Впрочем, случались дни, когда оставаться с бабушкой было почти все равно что оставаться одному. Она лежала на диване или у себя на кровати в комнате с задернутыми занавесками, прикрыв глаза холодной тряпочкой. У этих дней был собственный словарь: cafard, algie, crise de foie{15}. В шестьдесят шестом, к которому относятся мои первые воспоминания, бабушке было всего сорок два, но война, по ее словам, загубила ей желудок, носовые пазухи, суставы (она никогда не упоминала, что война сделала с ее рассудком). Если она обещала присмотреть за мной в один из своих плохих дней, то держалась ровно столько, сколько было надо, чтобы убедить моих родителей или себя, что справится. Затем это что-то брало над нею верх, и она уходила из кино посредине сеанса, обрывала декламацию на первом же стихотворении, поворачивала к выходу из магазина, бросив в проходе наполненную тележку. Не думаю, что я по-настоящему расстраивался. Потом бабушка ложилась, и лишь тогда она разрешала мне посмотреть телевизор. Когда она устраивалась полежать, у меня была одна обязанность: время от времени мочить тряпочку холодной водой, выжимать и класть ей на лицо, словно знамя на гроб.
За пределами кухни любимым бабушкиным развлечением были карты. Она презирала игры, которые американцы считали подходящими для детей: «пьяницу», «запоминалку» и «ловись, рыбка». Реммик казался ей скучным и бесконечным. Игры ее собственного детства строились на смекалке и обмане. Как только я освоил сложение и вычитание в уме – примерно в то же время, что и чтение, – она научила меня играть в пикет. Довольно скоро я уже почти не отставал от нее по очкам, хотя дед позже сказал мне, что она поддавалась.
В пикет играют колодой в тридцать два листа, и бабушка первым делом выбрасывала все карты от двоек до шестерок. Делала она это довольно бездумно. Когда кто-нибудь возвращался домой после долгого дня, например в конторе, мечтая с удовольствием разложить пасьянс, он частенько находил в ящике комода полдюжины разоренных колод и россыпь перемешанных младших карт. Только по этому поводу дед на моей памяти открыто выражал неудовольствие бабушке, которую обычно всячески баловал и опекал.
– Меня это просто бесило, – вспомнил он как-то. – Я говорил: «Неужели я так много прошу? Неужели нельзя хоть одну колоду оставить? Почему надо разорять все до последней?»

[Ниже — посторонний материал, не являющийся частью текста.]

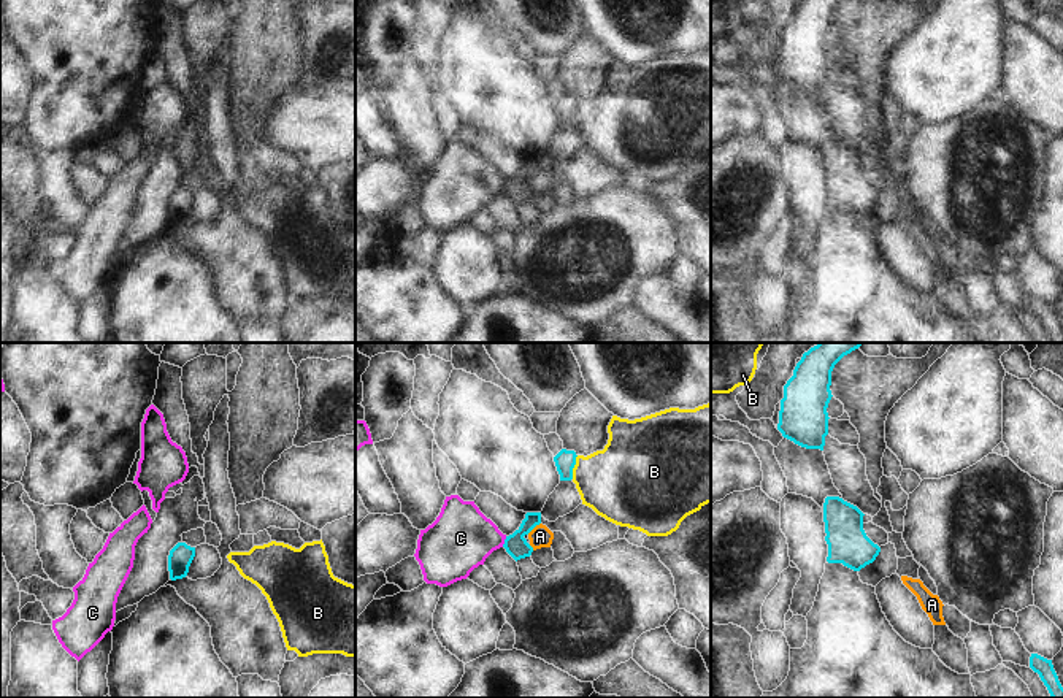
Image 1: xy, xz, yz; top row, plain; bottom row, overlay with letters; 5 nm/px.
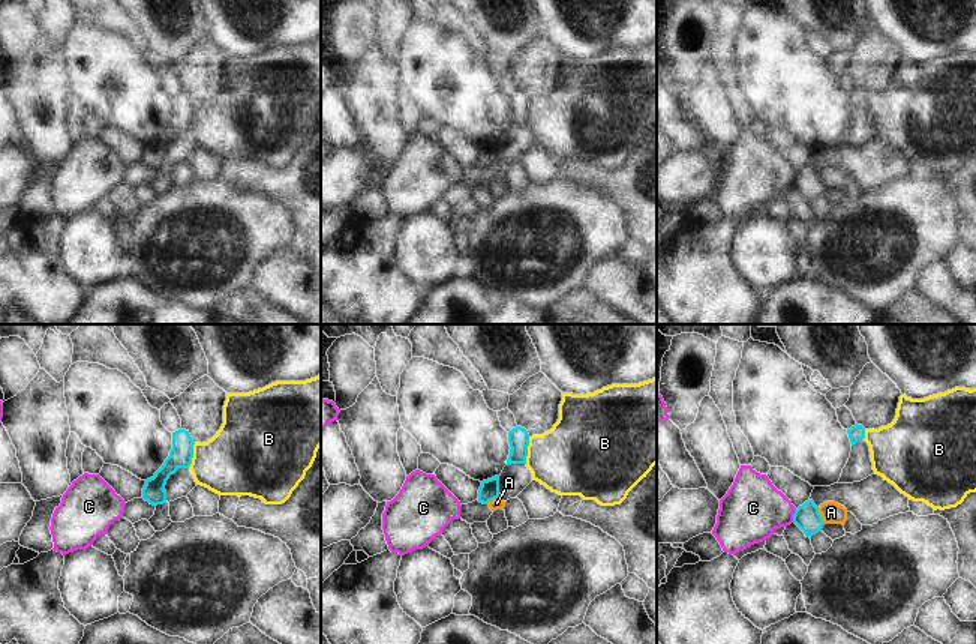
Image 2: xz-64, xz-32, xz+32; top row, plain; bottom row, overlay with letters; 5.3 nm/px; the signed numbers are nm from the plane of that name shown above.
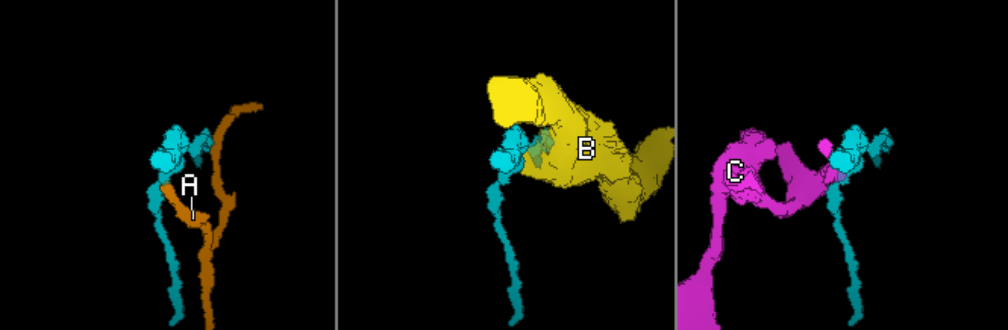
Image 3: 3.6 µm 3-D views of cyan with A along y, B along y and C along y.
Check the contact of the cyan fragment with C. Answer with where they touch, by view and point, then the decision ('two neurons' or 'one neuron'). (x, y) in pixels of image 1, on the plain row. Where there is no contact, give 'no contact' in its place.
xz (505, 186) | two neurons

Он вытянул губы трубочкой, сузил глаза, расправил плечи:
– Бё! – (Я помнил этот бабушкин неподражаемый галлицизм.) – Она, видите ли, не разоряла колоду, а улучшала! – И дед передразнил ее с тем самым акцентом техасца в Париже, какой напускал на себя всякий раз, как говорил по-французски: – Синон, коман фэр ун птит парти?{16}
Как-то бабушка велела мне принести колоду, чтобы сыграть несколько парти. Я выдвинул ящик и увидел, что с прошлого раза в нем прибрались: вместо россыпи карт там лежали несколько нераспечатанных покерных колод. «Разорить» их значило бы обидеть дедушку хуже обычного.
Я принялся выдвигать другие ящики и шарить между настольными играми в поисках старых бабушкиных карт. В жестянке из-под бартоновских миндальных карамелек обнаружилась колода тоньше американской, в странной голубой пачке, с надписью на языке, который я счел французским, старинным шрифтом, как в шапке «Нью-Йорк таймс». Я решил, что нашел настоящую французскую колоду для пикета и отнес ее на кухню, где мы обычно играли.